### ЗАДАНИЯ:
[1] Над каким романом писатель трудился с 1573 по 1582 год, согласно отрывку об У Чэн-эне?
[2] Пожалуйста, допишите отрывок об У Чэн-эне, начав сразу после его последнего предложения.

### ОТРЫВОК:
━━━━━━━━

Долгожданный пост не принес удовлетворения. У Чэн-энь не поладил с начальником уезда, и служба быстро сделалась ему в тягость. Спустя два года, как написано в официальной хронике уезда, он «встряхнул с отвращением рукавами, оставил пост и возвратился домой».

С 1573 по 1582 год, то есть почти до самой смерти, У Чэн-энь трудился над главным произведением своей жизни – романом «Путешествие на Запад». Умер писатель в глубокой бедности, не успев закончить роман. Видимо, творчество поглощало все его силы, и в последние годы он почти не занимался никакой другой литературной работой. Умирали те, кто знал знаменитого литератора У Чэн-эня, постепенно былая слава блекла, и писатель скончался почти в полной безвестности. Многие его рукописи исчезли. Тем не менее около 1500 года появляется первое собрание его сочинений. Спустя более чем столетие известный ученый У Юйцзинь писал в биографических заметках об У Чэн-эне: «К старости он сделался дряхлым и обеднел, умер без наследников. Цю Ду начал собирать его рассеянные рукописи, а друзья У Чэн-эня предложили свои разрозненные копии. Собрание состояло из четырех цзюаней и одного дополнительного, с предисловием Чэнь Вэньчжу, прозванного Отшельником Пяти Священных вершин… »

━━━━━━━━

### ВЫДЕРЖКА ИЗ ДАННЫХ:

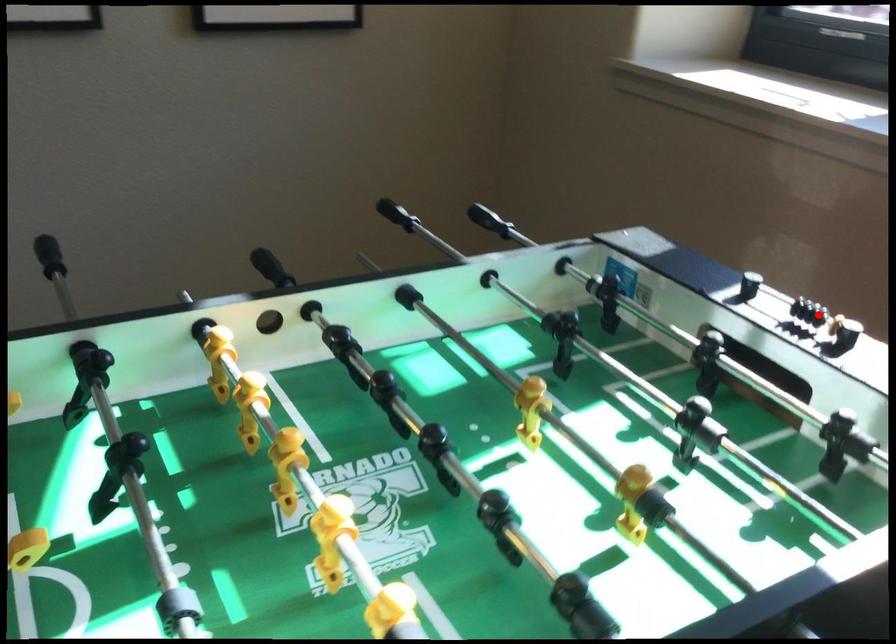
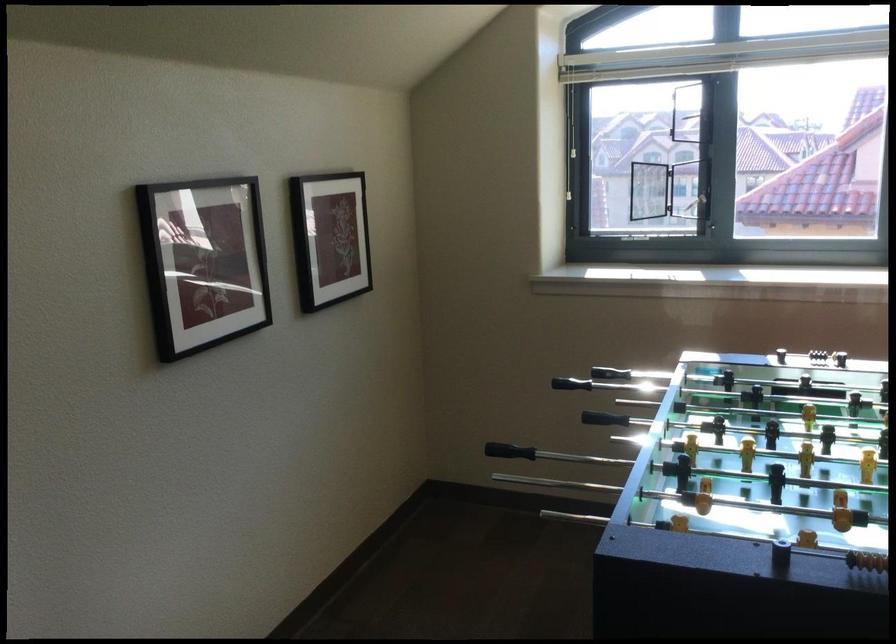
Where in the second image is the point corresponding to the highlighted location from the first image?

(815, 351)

━━━━━━━━

### ОТВЕТЫ К ЗАДАНИЯМ:
[1] Над романом «Путешествие на Запад».

[2]
Историческое ядро сюжета «Сиюцзи» составляет путешествие буддийского монаха Сюань-цзана в Индию за священными сутрами, которое продолжалось с 629 по 645 год.

Исторический Сюань-цзан был выдающимся человеком своего времени. Он родился в 596 году в Лояне (провинция Хэнань). Его отец был образованым конфуцианцем, а старший брат занимался торговлей и много путешествовал по странам Южных морей, где и приобщился к буддизму. Он часто брал с собой в поездки юного Сюань-цзана. Очевидно, под его влиянием тот вскоре стал буддистом и принял постриг. Перечитав всю переводную литературу по буддизму, Сюань-цзан понял, что постичь сущность буддизма можно только на родине Будды. Он задумал совершить паломничество в Индию и привезти оттуда священные книги, потребность в которых остро ощущалась среди буддистов Китая.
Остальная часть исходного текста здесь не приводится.